◆ What you will do
A single number is the expected answer: the count of lines in the records below that contain "right".

Source records

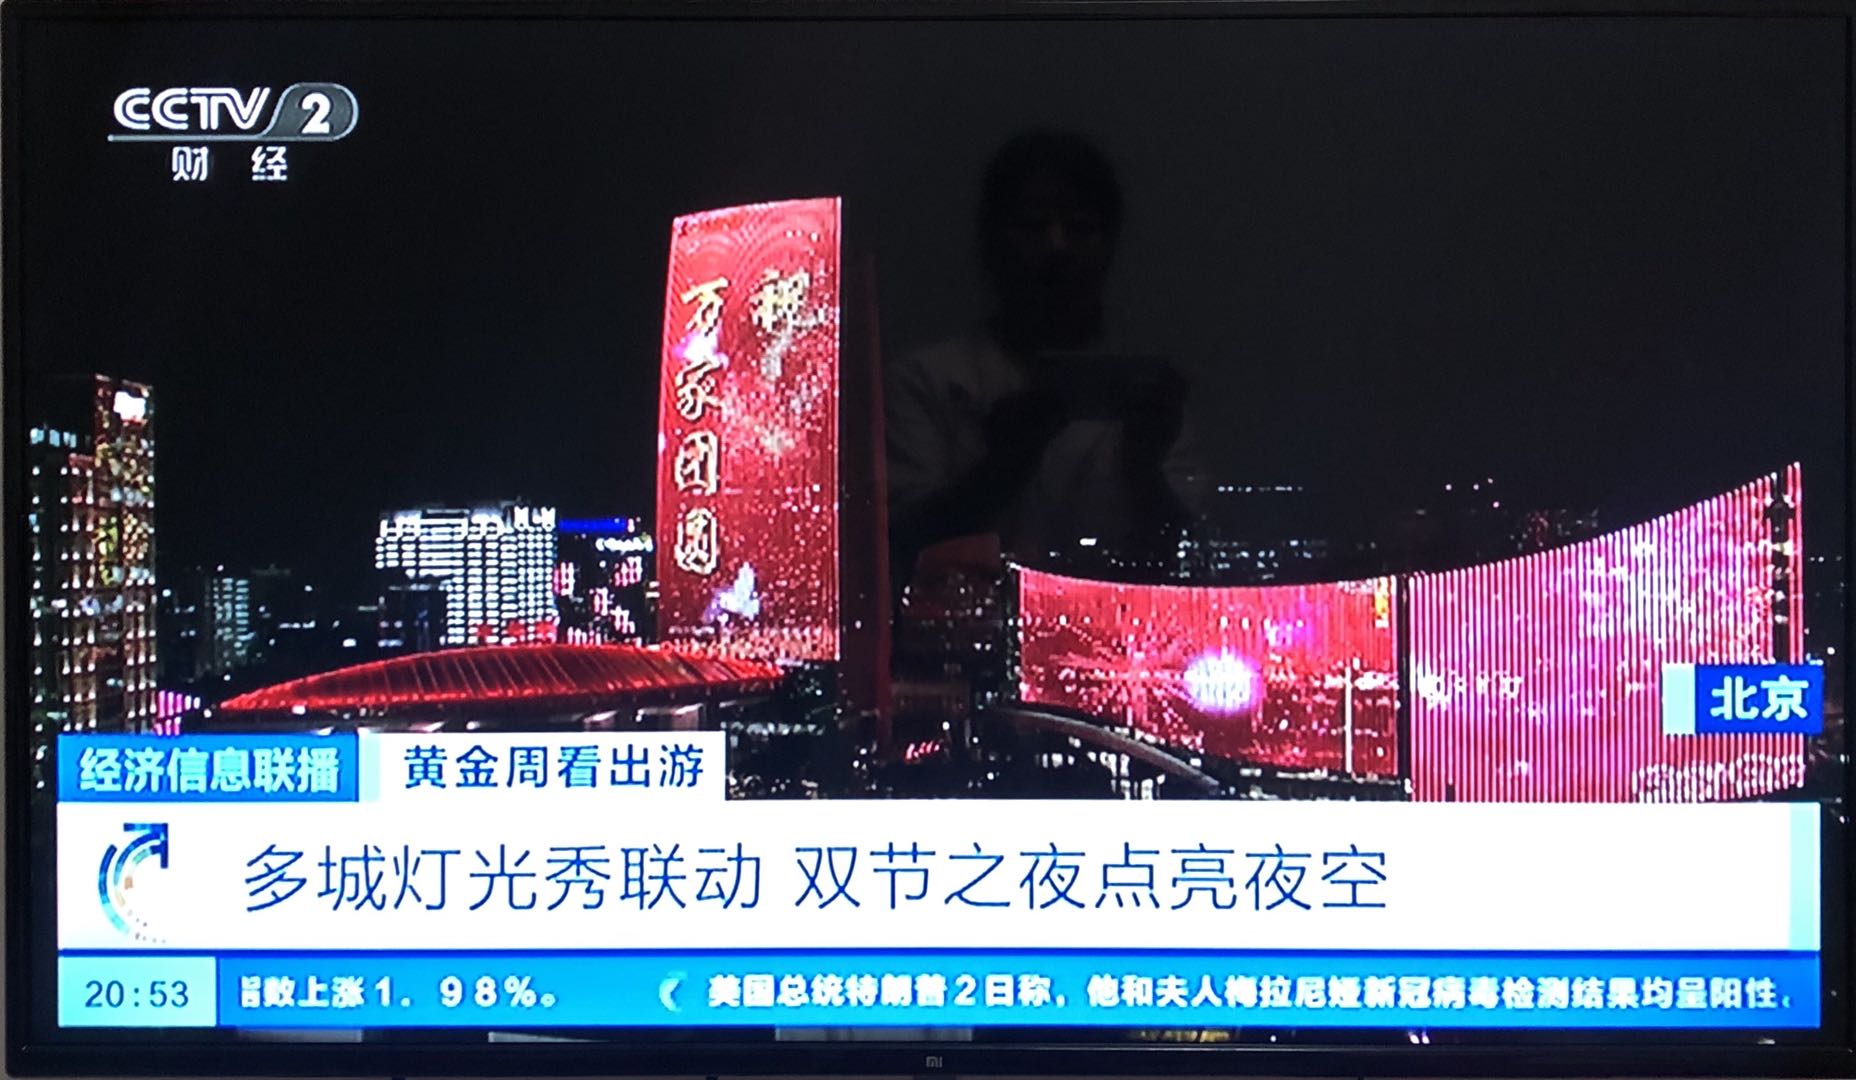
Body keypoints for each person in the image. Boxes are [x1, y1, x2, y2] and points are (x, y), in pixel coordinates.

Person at [886, 129, 1204, 589]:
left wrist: (1144, 465)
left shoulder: (1145, 397)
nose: (1057, 247)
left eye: (1080, 227)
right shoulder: (928, 381)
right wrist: (1001, 468)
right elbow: (897, 543)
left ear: (1110, 245)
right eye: (1033, 226)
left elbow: (1186, 553)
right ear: (992, 242)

◆ Exercise solution
5